# Task statement:
Within the entries below, find the portion that opens with the line containing "Goede service en duidelijke uitleg van" and closes with the line containing "Maanden geleden een kinder GPS". Retype that portion exactly and only.

# Data for the task:
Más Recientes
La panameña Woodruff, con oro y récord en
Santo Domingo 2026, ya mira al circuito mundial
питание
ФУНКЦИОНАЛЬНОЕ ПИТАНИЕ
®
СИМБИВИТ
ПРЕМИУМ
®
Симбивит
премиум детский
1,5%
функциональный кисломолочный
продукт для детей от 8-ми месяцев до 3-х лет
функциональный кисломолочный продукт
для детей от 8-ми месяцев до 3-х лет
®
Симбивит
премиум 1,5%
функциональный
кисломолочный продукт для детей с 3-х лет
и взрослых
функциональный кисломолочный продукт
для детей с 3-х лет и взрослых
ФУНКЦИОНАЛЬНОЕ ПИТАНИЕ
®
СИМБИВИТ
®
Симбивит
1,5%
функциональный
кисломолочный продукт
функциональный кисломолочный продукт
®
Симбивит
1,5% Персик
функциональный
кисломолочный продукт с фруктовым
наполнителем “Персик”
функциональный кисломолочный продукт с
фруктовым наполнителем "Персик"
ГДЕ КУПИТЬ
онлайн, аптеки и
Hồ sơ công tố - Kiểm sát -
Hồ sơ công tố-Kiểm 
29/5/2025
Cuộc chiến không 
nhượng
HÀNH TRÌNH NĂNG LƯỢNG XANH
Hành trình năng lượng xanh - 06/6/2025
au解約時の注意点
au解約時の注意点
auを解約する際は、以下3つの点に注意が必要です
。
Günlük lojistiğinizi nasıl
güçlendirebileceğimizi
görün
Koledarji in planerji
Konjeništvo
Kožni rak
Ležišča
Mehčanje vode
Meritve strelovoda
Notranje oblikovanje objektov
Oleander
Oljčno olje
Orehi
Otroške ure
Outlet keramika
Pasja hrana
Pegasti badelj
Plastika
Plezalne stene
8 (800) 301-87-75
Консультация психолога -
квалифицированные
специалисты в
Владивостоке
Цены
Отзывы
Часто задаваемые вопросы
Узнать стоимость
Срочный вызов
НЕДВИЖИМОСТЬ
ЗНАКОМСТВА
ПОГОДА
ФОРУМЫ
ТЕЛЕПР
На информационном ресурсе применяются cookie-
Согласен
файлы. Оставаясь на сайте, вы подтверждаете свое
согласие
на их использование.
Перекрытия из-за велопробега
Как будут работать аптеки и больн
...
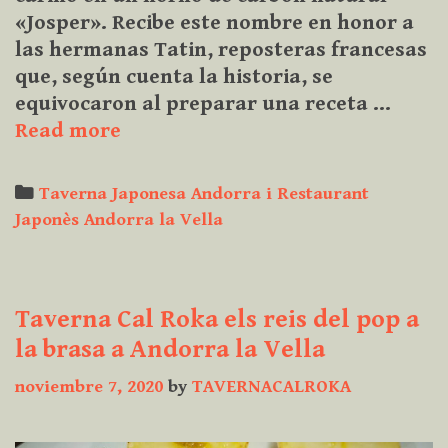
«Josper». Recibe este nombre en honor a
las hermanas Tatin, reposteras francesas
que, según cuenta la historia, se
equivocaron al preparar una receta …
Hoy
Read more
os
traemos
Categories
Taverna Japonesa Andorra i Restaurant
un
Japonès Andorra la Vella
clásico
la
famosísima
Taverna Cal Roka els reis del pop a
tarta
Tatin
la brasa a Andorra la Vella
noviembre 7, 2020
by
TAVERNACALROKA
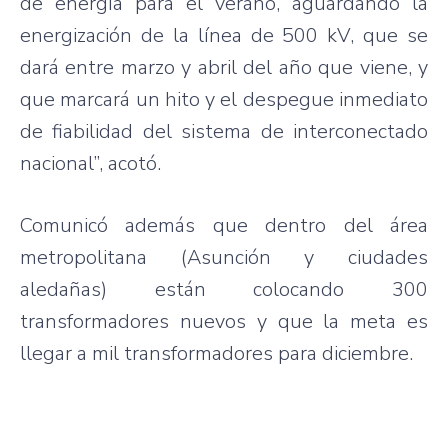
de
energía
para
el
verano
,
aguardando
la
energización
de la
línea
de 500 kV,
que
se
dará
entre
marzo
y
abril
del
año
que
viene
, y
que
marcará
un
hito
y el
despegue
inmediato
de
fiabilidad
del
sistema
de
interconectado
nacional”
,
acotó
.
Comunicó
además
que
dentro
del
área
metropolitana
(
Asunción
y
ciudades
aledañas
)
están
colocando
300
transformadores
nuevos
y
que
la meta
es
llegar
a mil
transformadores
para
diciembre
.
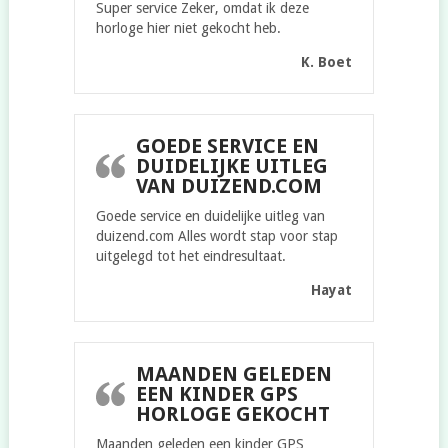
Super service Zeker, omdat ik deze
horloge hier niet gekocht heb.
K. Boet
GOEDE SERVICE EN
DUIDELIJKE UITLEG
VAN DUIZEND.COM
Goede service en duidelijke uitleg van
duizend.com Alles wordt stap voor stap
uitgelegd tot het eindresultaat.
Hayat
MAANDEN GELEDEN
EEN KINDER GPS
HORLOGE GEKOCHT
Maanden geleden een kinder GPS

# Task response:
Goede service en duidelijke uitleg van
duizend.com Alles wordt stap voor stap
uitgelegd tot het eindresultaat.
Hayat
MAANDEN GELEDEN
EEN KINDER GPS
HORLOGE GEKOCHT
Maanden geleden een kinder GPS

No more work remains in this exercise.